Within the texts, a lot of summations of ministeries are used. For example: "de ministeries van VWSS, JenV, en BZK". In this case none of these will abbreviations of ministeries will be matched. The matcher looks for "ministerie van {name of ministerie}". VWSS will not be matched because ministeries is plural in stead of singular and JenV and BZK will not be matched because these are not preceded by "ministerie van ". A solution for this could be to not look for the preceding "ministerie van ", however, if this is done, all of those abbriviations will be matched outside of context. The abbriviation of the ministery of defence for example, is "def" so the matcher will find all occurences of the three letters "def". With this modification the recall will actually increase to a whopping 0.458 but the precision will decrease to a meager 0.122. So this is not a solution. 

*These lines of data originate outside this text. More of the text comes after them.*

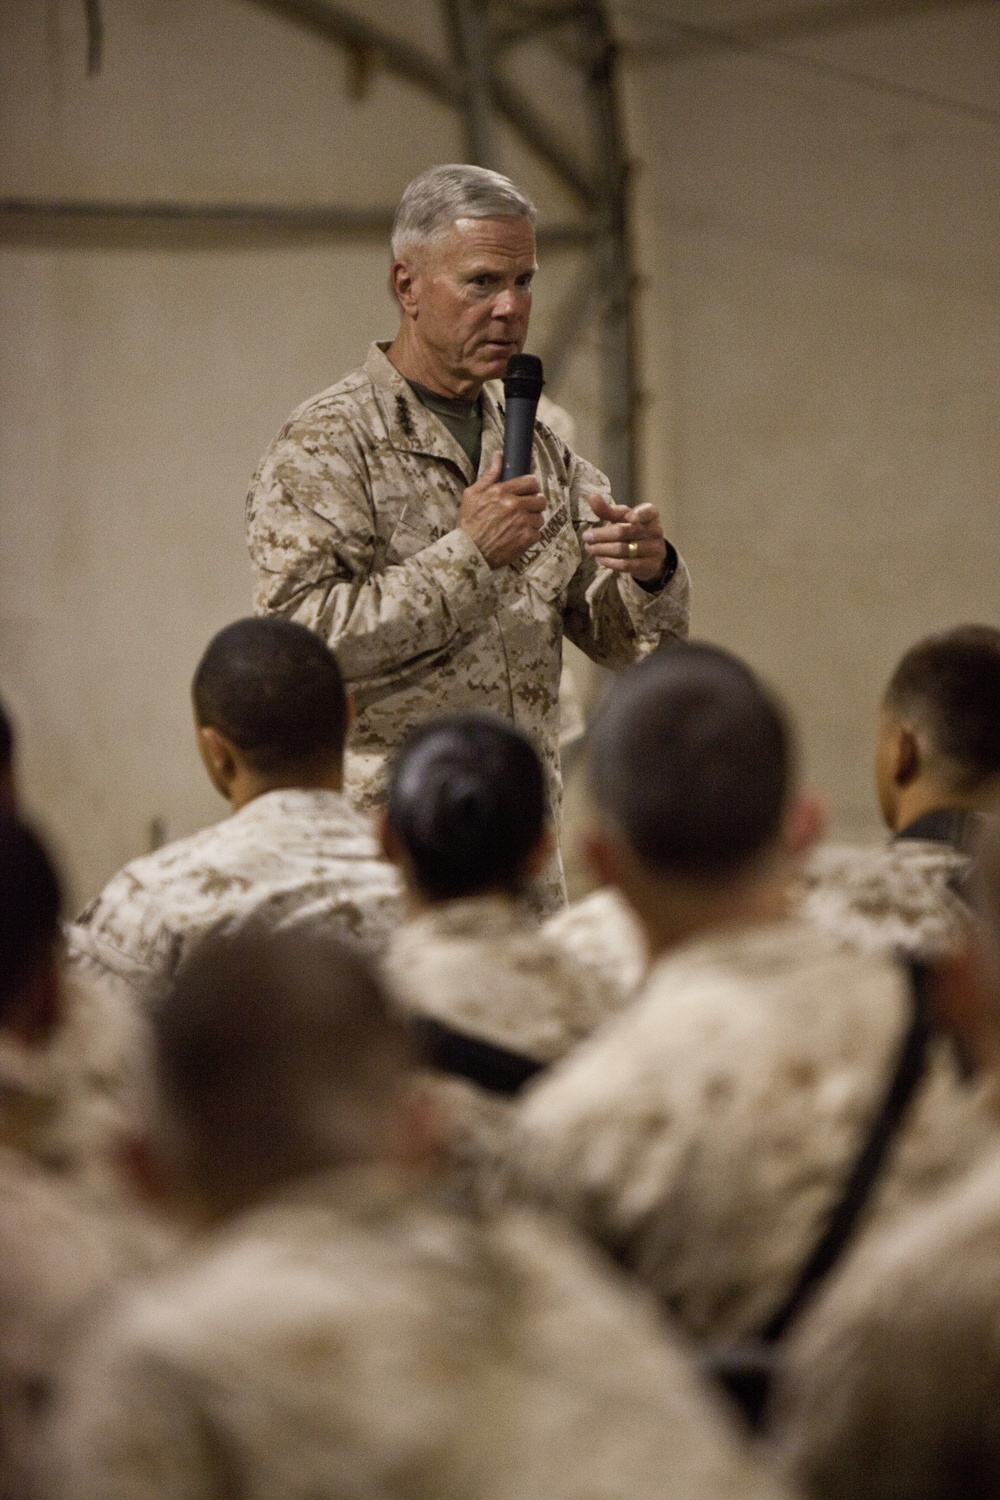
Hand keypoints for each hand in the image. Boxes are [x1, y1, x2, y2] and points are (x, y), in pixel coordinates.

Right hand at [459, 453, 545, 568]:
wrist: (469, 551)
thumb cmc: (469, 522)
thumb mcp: (472, 494)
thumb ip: (490, 475)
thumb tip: (499, 455)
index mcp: (502, 492)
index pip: (531, 482)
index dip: (532, 486)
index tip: (528, 492)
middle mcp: (515, 505)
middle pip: (540, 499)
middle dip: (534, 504)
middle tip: (525, 509)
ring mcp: (522, 522)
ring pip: (540, 517)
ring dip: (532, 521)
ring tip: (520, 525)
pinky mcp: (526, 538)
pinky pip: (538, 533)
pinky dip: (530, 536)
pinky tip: (518, 537)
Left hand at [582, 494, 666, 583]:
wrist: (649, 554)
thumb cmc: (632, 530)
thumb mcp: (622, 518)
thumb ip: (607, 509)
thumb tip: (592, 496)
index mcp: (651, 515)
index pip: (648, 512)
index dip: (640, 514)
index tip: (629, 517)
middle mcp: (656, 531)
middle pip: (625, 532)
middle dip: (602, 535)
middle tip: (586, 537)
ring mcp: (654, 549)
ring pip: (623, 550)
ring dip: (602, 549)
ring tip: (589, 548)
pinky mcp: (649, 565)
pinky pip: (626, 564)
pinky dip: (609, 562)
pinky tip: (599, 558)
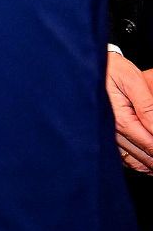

I also tested if the it would help to at least find the VWSS in the example by also looking at the plural of ministerie but that decreased the precision more than it increased the recall. 

The last solution is the "best". This completely ignores the abbriviations and just looks for the names if the ministeries without the preceding "ministerie van ". This actually increases the recall to 0.435 but it also decreases the precision to 0.732. This is because it will also find random mentions of the words "financien" and "defensie" and others. I don't think that that is worth it. In this case I would rather have more confidance in what I what I find to be correct than finding everything.